In his book, Flow: The Psychology Of Optimal Experience, Mihaly Csikszentmihalyi describes Optimal Experience in the following way:

It is what the sailor holding a tight course feels when the wind whips through her hair, when the boat lunges through the waves like a colt–sails, hull, wind, and sea humming a harmony that vibrates in the sailor’s veins. It is what a painter feels when the colors on the canvas begin to set up a magnetic tension with each other, and a new thing, a living form, takes shape in front of the astonished creator. Or it is the feeling a father has when his child for the first time responds to his smile. Such events do not occur only when the external conditions are favorable, however: People who have survived concentration camps or who have lived through near-fatal physical dangers often recall that in the midst of their ordeal they experienced extraordinary rich epiphanies in response to such simple events as hearing the song of a bird in the forest, completing a hard task, or sharing a crust of bread with a friend.

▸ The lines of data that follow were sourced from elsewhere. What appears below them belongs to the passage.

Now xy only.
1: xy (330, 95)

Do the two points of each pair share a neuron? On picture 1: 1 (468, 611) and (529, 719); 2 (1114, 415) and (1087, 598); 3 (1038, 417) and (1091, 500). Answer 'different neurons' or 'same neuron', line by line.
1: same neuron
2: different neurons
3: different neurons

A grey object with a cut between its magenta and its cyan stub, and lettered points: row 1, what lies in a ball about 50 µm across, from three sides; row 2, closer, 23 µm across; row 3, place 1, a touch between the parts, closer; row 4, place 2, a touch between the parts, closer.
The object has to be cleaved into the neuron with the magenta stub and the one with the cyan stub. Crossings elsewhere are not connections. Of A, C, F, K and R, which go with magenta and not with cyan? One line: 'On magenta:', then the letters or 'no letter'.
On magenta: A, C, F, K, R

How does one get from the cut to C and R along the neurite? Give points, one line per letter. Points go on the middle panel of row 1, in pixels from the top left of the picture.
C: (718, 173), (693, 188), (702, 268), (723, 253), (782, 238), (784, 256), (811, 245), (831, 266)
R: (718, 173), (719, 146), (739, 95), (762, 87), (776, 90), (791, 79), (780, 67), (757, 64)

What can be concluded from such a statement is that the best moments, the most optimal moments in our lives are not passive ones. The times where you relax and do nothing can be pleasurable but rarely do we look back at such times with fondness and memory. Instead, the opposite is what we recall. The times where we sacrificed, worked hard, stretched ourselves physically and mentally to achieve a goal. These character-defining moments are what gives our lives richness and thus makes these experiences optimal.

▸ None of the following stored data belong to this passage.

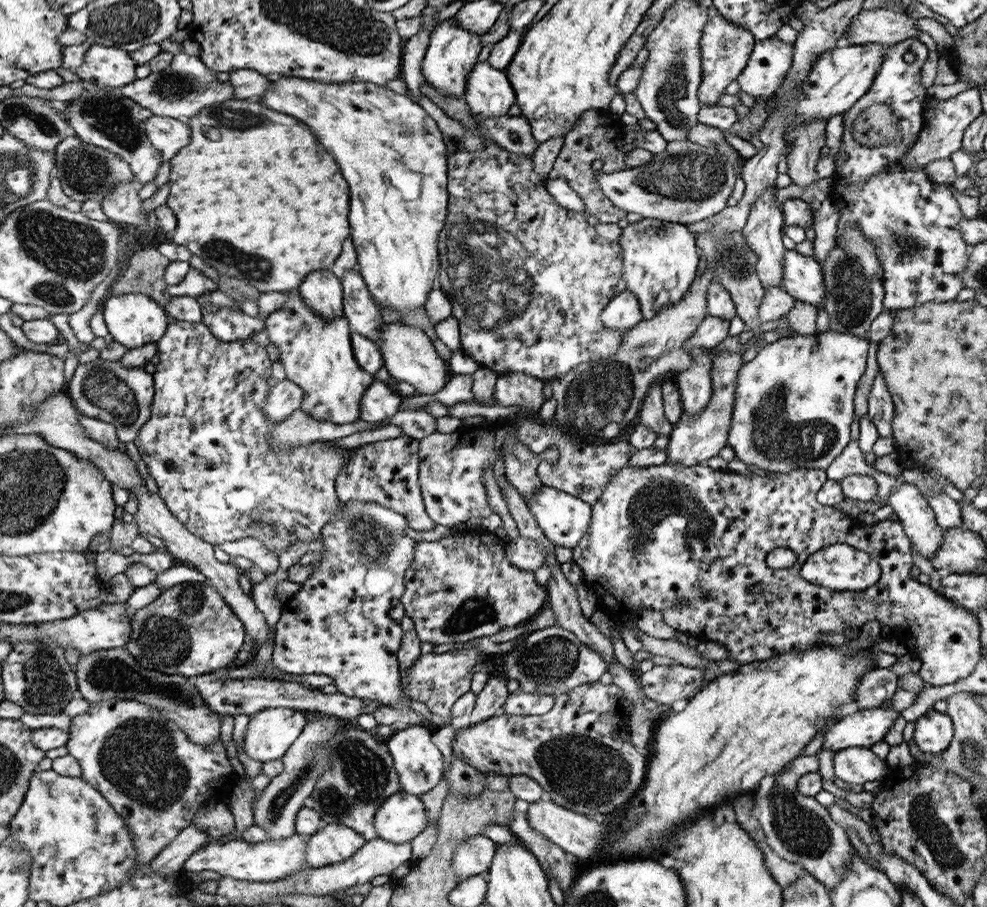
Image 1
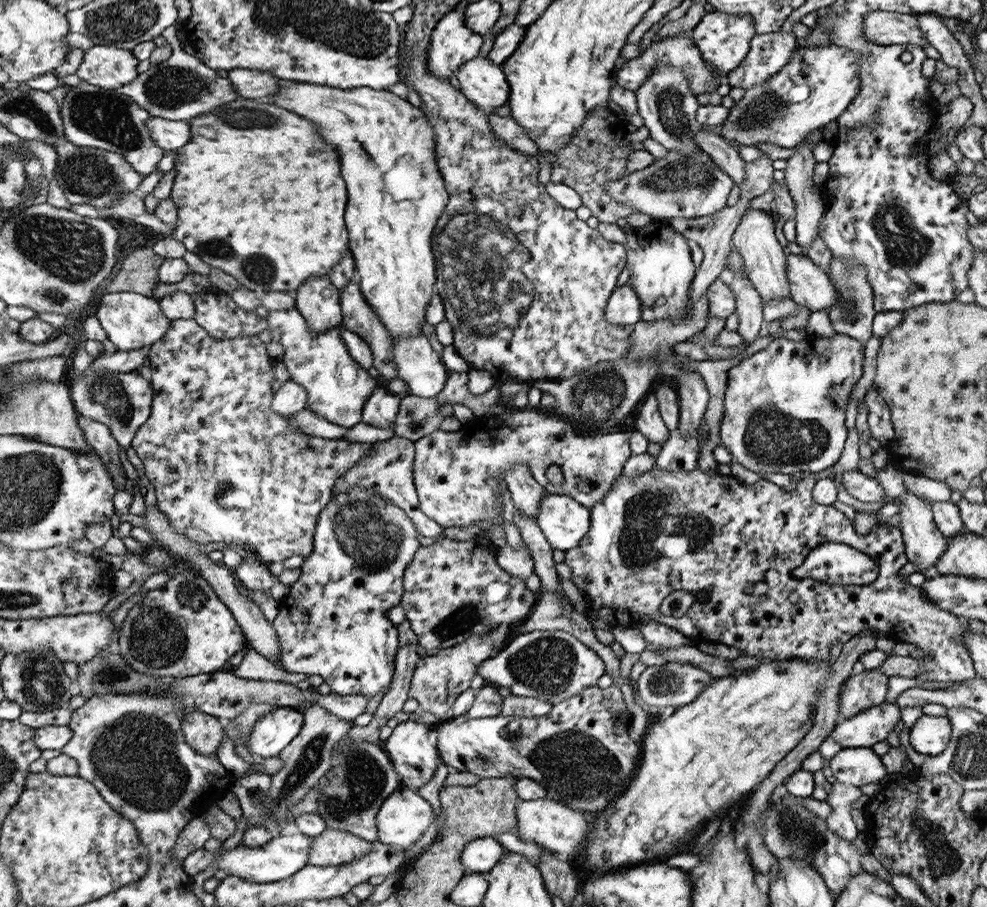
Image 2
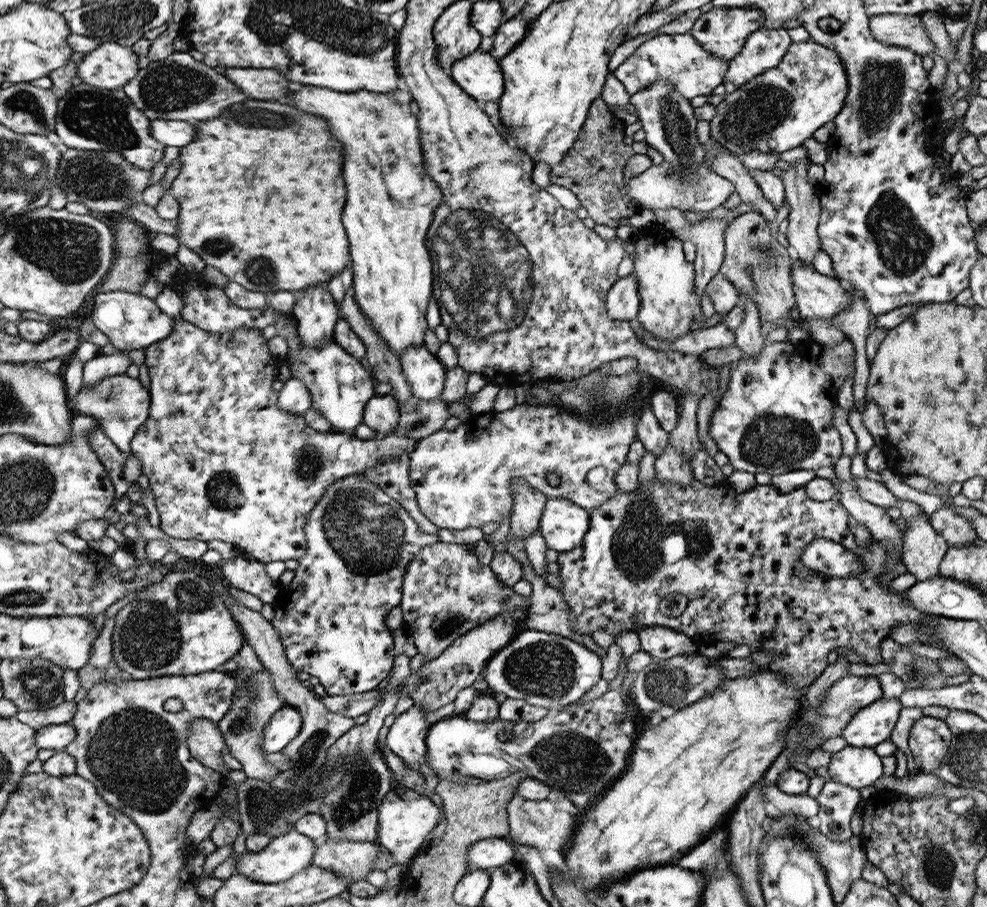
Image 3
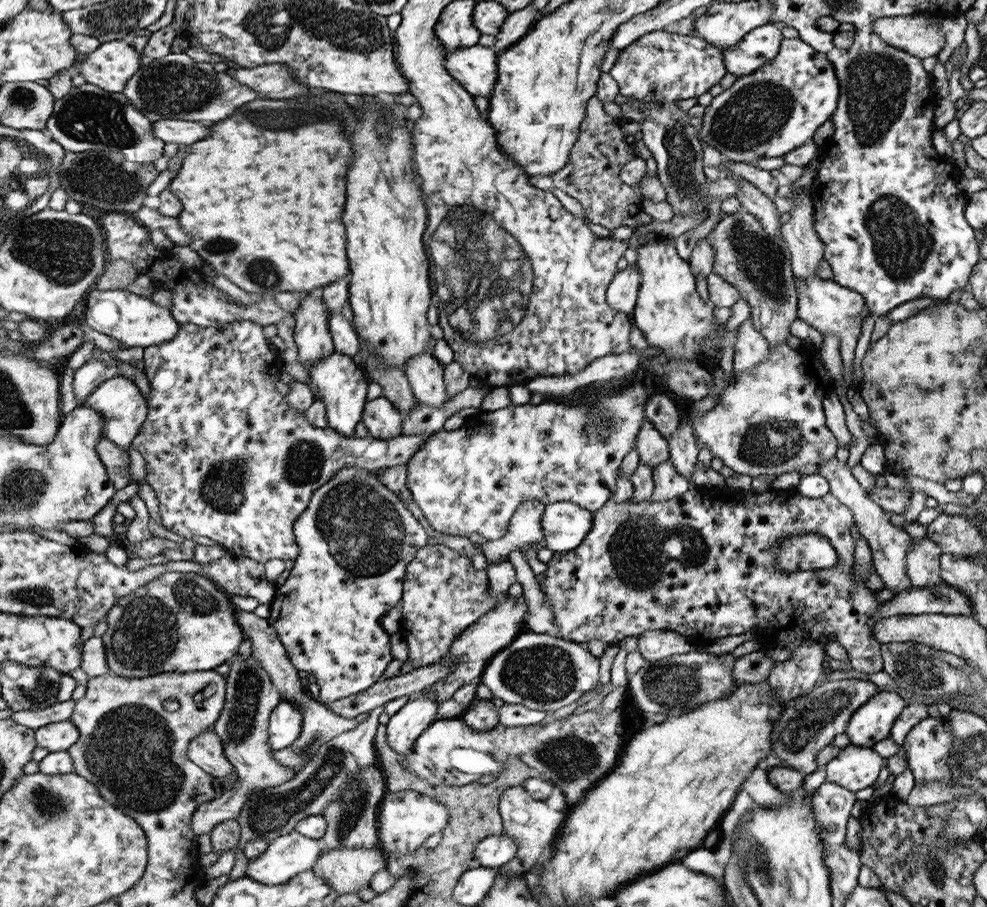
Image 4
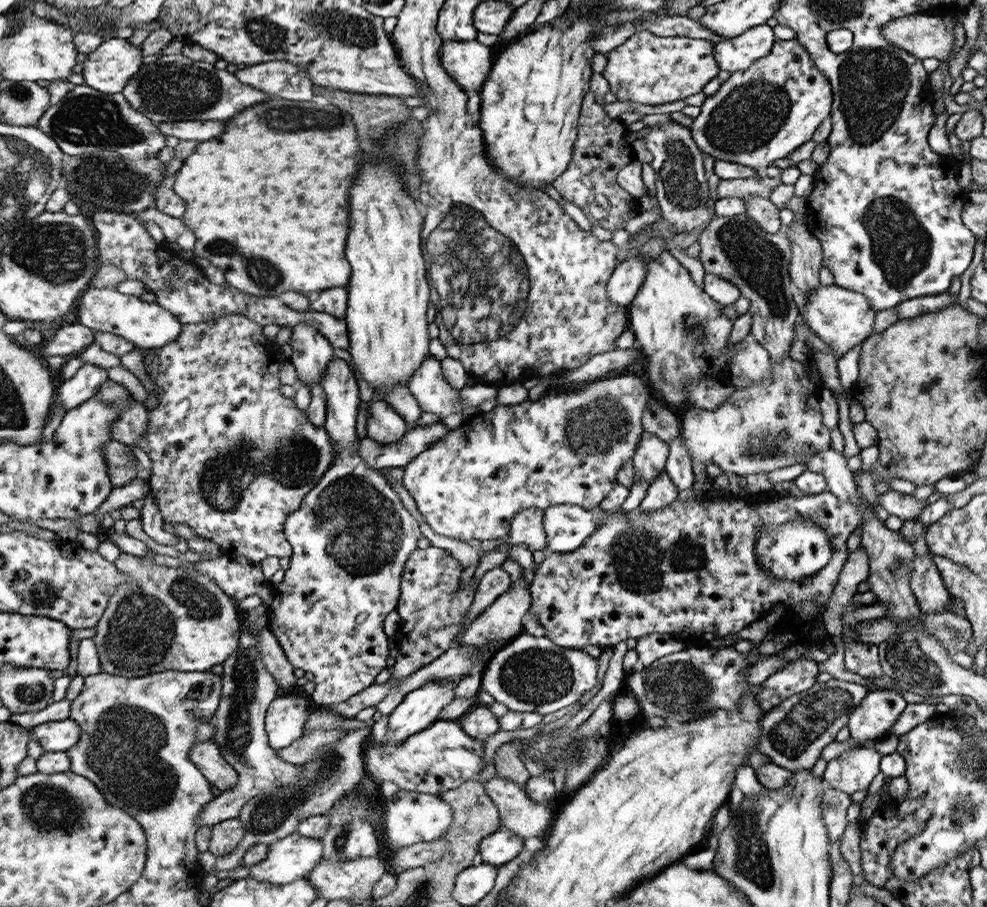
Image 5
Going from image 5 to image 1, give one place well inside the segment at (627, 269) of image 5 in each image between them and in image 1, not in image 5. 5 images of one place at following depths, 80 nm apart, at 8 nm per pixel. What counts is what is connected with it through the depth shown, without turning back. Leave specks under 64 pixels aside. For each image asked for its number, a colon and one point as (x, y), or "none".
1: (622, 313)
2: (624, 307)
3: (623, 300)
4: (622, 294)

Optimal experience is thus something that we make happen.

“Make” is the keyword. It means we have to actively pursue tasks that are challenging, which make us uncomfortable and the accomplishment of such tasks would result in growth.

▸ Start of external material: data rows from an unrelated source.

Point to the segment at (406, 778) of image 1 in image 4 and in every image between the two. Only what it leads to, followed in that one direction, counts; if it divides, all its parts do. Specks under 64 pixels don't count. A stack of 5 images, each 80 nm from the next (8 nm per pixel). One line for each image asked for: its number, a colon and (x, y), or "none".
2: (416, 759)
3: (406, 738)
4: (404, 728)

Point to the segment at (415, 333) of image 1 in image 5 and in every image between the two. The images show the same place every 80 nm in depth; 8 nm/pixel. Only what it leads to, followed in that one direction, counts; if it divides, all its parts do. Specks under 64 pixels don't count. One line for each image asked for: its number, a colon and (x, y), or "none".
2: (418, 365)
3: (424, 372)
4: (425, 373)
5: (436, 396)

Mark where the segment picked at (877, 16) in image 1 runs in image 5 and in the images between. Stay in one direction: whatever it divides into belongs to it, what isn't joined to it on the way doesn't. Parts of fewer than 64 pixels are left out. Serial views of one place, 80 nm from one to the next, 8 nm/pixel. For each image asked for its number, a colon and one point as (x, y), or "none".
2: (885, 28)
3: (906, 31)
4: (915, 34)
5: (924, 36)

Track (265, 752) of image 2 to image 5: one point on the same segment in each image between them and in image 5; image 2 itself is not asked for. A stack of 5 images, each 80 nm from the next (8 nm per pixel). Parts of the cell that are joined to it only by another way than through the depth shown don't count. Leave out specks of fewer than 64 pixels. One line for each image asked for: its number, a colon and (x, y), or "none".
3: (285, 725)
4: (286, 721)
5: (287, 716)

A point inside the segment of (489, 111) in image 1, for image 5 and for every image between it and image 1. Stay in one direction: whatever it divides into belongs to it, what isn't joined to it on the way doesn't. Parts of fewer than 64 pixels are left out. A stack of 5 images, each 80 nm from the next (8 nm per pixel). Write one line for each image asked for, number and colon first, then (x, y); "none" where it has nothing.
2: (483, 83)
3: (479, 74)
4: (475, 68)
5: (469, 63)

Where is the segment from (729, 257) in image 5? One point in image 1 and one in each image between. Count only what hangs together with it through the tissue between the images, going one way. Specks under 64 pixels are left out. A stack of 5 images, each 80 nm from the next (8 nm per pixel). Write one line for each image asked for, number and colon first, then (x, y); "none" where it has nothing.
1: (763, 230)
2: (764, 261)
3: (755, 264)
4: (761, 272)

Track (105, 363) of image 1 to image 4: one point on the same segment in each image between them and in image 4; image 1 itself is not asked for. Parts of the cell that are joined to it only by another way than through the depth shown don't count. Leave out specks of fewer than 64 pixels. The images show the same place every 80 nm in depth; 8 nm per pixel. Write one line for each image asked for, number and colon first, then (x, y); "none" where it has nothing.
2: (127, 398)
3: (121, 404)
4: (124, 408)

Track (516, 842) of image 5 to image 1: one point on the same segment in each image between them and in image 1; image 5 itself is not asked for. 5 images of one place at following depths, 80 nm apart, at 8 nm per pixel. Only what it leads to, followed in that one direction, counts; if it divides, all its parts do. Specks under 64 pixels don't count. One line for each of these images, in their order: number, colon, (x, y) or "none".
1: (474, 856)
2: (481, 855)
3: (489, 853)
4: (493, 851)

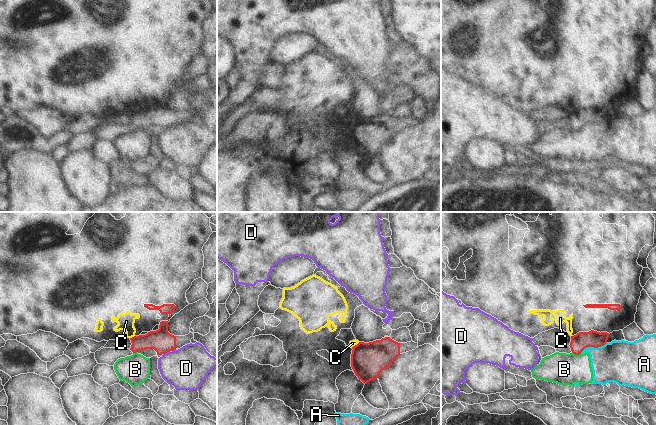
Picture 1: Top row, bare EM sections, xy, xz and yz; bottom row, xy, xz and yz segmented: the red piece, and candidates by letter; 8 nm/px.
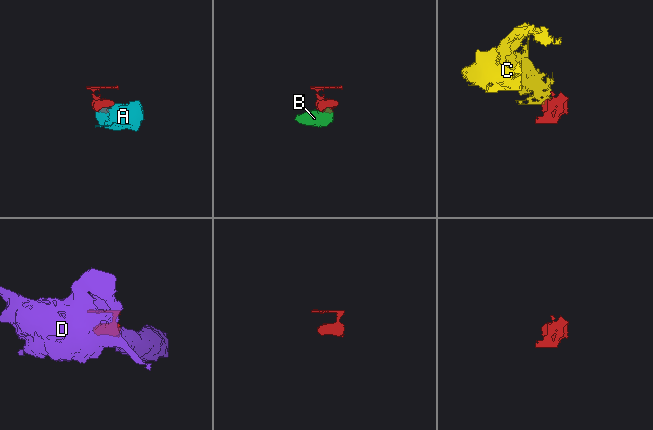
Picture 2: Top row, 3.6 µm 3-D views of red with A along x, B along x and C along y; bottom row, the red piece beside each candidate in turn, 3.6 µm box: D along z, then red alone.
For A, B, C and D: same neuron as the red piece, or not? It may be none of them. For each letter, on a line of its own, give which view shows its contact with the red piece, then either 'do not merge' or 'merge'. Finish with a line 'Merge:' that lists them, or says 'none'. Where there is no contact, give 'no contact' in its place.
A: meets red in yz; do not merge
B: meets red in yz; do not merge
C: meets red in xy; do not merge
D: meets red in xy; do not merge
Merge: none

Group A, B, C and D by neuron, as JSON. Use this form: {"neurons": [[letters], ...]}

For a child, it could be placing with trembling fingers the last block on a tower she has built, higher than any she has built so far; for a swimmer, it could be trying to beat this own record; for a violinist, mastering an intricate musical passage. For each person there are thousands of opportunities, challenges to expand ourselves.

An important component to achieving optimal experiences is understanding what you care for and what doesn’t matter to you. You cannot rely on society to determine your rewards and punishments because you may simply not care for what other people find important. So, the pursuit of something that has little value in your life will not provide you with optimal experiences even though it may test you physically or mentally.

To overcome the anxieties and depressions of contemporary life, individuals must become independent of the social environment to the degree that they no longer respond exclusively in terms of its reward and punishments. To achieve such autonomy, a person has to learn to provide rewards to herself. She has to develop the ability to find enjoyment and purpose regardless of external circumstances. This challenge is both easier and more difficult than it sounds: easier because the ability to do so is entirely within each person’s hands; difficult because it requires a discipline and perseverance that are relatively rare in any era, and perhaps especially in the present. And before all else, achieving control over experience requires a drastic change in attitude about what is important and what is not.

The main thing to understand about the optimal experience is that it may not be pleasant as you experience it. When you truly push your body physically to new heights, pain will be associated with that struggle. Or when you consistently put yourself in uncomfortable positions you really test your mind and force it to adapt but during that task, the feeling of being uncomfortable, of quitting, of the easier things you could be doing instead will be prevalent in your mind. That resistance is something you have to deal with.

Getting control of life is never easy, and sometimes it can be definitely painful. But in the long-run optimal experiences add up to a sense of mastery–or perhaps better, a sense of participation in determining the content of life–that comes as close to what is usually meant by happiness as anything else we can conceivably experience.

The aim then is to pursue enjoyment and not pleasure. Pleasure can be hedonistic and is often temporary where after the pleasurable act is over, that sensation or feeling fades. While enjoyment, which comes from optimal experiences, stays with you long after the act, it is this enjoyment we think back to, feel a sense of pride and are overcome with happy emotions when recalling what we have accomplished.